For complete rule files covering all benchmark categories (micro-benchmarks, NCCL, GPU copy bandwidth, NVBandwidth, etc.), refer to the rule file documentation in Result Summary and Data Diagnosis.

Metrics

Name Unit Description
model-benchmarks/pytorch-${model_name}/${precision}_train_step_time time (ms) The average training step time with fp32/fp16 precision.
model-benchmarks/pytorch-${model_name}/${precision}_train_throughput throughput (samples/s) The average training throughput with fp32/fp16 precision per GPU.
model-benchmarks/pytorch-${model_name}/${precision}_inference_step_time time (ms) The average inference step time with fp32/fp16 precision.
model-benchmarks/pytorch-${model_name}/${precision}_inference_throughput throughput (samples/s) The average inference throughput with fp32/fp16 precision.
model-benchmarks/pytorch-${model_name}/${precision}_inference_step_time_${percentile} time (ms) The nth percentile inference step time with fp32/fp16 precision.
model-benchmarks/pytorch-${model_name}/${precision}_inference_throughput_${percentile} throughput (samples/s) The nth percentile inference throughput with fp32/fp16 precision.

Megatron Model benchmarks

megatron-gpt

Introduction

Run GPT pretrain tasks with float32, float16, bfloat16 precisions with Megatron-LM or Megatron-DeepSpeed.

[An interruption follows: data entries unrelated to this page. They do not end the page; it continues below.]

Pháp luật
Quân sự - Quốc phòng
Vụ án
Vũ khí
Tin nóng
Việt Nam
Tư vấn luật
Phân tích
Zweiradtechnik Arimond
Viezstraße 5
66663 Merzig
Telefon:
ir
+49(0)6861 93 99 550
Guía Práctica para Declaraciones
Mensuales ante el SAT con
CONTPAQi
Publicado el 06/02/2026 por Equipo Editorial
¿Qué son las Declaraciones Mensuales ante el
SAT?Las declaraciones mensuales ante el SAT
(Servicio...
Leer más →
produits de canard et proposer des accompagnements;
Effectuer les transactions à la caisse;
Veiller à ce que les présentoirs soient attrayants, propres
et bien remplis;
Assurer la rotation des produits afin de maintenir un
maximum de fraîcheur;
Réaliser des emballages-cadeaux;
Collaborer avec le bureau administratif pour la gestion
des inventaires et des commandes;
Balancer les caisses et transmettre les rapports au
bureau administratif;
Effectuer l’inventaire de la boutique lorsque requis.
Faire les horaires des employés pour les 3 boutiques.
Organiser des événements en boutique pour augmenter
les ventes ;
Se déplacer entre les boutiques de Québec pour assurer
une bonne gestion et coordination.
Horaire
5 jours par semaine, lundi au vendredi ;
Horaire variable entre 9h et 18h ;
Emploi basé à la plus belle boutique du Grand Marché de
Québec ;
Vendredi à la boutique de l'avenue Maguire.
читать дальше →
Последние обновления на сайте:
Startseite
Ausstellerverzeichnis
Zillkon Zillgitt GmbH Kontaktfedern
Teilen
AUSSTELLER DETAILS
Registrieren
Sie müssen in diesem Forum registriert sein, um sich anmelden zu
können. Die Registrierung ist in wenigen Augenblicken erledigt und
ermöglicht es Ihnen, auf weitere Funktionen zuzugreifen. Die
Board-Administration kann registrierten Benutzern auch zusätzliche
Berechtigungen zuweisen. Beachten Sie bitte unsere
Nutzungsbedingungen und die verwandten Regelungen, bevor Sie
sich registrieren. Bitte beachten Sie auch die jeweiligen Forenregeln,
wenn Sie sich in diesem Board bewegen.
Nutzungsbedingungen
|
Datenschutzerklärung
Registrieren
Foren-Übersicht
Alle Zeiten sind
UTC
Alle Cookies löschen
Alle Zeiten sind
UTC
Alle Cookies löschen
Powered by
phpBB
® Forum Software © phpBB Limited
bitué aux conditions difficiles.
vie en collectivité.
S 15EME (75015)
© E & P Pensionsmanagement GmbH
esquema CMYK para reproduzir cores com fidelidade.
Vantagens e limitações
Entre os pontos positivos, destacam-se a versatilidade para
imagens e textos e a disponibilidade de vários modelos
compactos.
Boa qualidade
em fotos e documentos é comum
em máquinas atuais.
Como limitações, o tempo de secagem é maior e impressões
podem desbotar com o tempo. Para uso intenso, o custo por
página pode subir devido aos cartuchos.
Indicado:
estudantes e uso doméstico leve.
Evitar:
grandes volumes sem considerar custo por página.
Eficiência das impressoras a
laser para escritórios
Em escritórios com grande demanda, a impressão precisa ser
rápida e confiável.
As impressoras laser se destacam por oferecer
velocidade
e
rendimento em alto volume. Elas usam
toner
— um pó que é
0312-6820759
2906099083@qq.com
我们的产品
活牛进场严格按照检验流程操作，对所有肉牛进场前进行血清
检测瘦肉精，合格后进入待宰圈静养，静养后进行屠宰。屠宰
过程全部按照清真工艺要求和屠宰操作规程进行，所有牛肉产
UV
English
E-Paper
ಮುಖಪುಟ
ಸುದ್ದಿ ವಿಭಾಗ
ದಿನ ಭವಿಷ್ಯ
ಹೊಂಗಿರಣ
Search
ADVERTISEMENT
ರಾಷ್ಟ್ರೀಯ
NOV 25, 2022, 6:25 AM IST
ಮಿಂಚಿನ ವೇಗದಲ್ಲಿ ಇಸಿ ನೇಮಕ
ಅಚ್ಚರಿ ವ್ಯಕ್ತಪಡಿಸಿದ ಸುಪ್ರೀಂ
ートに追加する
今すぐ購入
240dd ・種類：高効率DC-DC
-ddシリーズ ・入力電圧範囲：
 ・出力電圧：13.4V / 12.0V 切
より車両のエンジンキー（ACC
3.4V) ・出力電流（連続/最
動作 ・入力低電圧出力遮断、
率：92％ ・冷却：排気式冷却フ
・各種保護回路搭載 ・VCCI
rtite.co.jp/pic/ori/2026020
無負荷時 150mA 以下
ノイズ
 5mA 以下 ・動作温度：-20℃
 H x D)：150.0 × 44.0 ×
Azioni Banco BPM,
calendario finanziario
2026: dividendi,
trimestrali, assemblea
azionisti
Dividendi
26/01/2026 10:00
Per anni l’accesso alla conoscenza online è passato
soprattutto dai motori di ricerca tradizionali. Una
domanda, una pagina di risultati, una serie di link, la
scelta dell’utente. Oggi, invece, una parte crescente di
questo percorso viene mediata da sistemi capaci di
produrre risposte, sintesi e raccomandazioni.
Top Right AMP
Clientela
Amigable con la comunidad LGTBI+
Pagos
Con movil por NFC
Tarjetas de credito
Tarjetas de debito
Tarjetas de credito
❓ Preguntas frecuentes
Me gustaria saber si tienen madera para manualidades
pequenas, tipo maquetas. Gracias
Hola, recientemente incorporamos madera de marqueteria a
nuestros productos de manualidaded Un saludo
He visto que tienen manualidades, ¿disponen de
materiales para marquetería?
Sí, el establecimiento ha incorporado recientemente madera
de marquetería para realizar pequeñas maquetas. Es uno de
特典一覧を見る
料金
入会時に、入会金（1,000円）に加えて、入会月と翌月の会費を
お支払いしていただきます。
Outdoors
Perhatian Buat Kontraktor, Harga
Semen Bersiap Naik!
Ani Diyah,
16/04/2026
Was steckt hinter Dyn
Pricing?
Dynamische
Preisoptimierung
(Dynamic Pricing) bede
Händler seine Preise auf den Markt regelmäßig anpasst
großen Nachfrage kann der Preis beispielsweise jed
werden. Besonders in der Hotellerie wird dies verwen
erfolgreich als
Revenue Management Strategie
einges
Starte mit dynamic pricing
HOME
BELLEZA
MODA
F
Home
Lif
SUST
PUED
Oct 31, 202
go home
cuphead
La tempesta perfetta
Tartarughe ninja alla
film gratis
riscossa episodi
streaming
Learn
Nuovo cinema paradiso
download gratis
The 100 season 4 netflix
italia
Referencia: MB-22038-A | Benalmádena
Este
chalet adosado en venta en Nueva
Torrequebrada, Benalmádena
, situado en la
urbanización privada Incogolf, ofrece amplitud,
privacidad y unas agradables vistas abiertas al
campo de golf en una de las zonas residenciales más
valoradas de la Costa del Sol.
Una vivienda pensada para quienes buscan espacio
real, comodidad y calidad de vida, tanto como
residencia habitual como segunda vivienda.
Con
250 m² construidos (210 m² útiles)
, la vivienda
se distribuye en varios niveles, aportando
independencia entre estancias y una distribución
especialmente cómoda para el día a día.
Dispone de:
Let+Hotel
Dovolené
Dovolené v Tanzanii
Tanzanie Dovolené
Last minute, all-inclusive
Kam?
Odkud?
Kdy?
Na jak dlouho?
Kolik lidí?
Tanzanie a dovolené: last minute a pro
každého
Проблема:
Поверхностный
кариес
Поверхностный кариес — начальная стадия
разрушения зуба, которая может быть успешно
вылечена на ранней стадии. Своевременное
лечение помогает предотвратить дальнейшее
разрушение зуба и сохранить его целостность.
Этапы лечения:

tips: batch_size in this benchmark represents global batch size, the batch size on each GPU instance is micro_batch_size.

Metrics

Name Unit Description
megatron-gpt/${precision}_train_step_time time (ms) The average training step time per iteration.
megatron-gpt/${precision}_train_throughput throughput (samples/s) The average training throughput per iteration.
megatron-gpt/${precision}_train_tflops tflops/s The average training tflops per second per iteration.
megatron-gpt/${precision}_train_mem_allocated GB The average GPU memory allocated per iteration.
megatron-gpt/${precision}_train_max_mem_allocated GB The average maximum GPU memory allocated per iteration.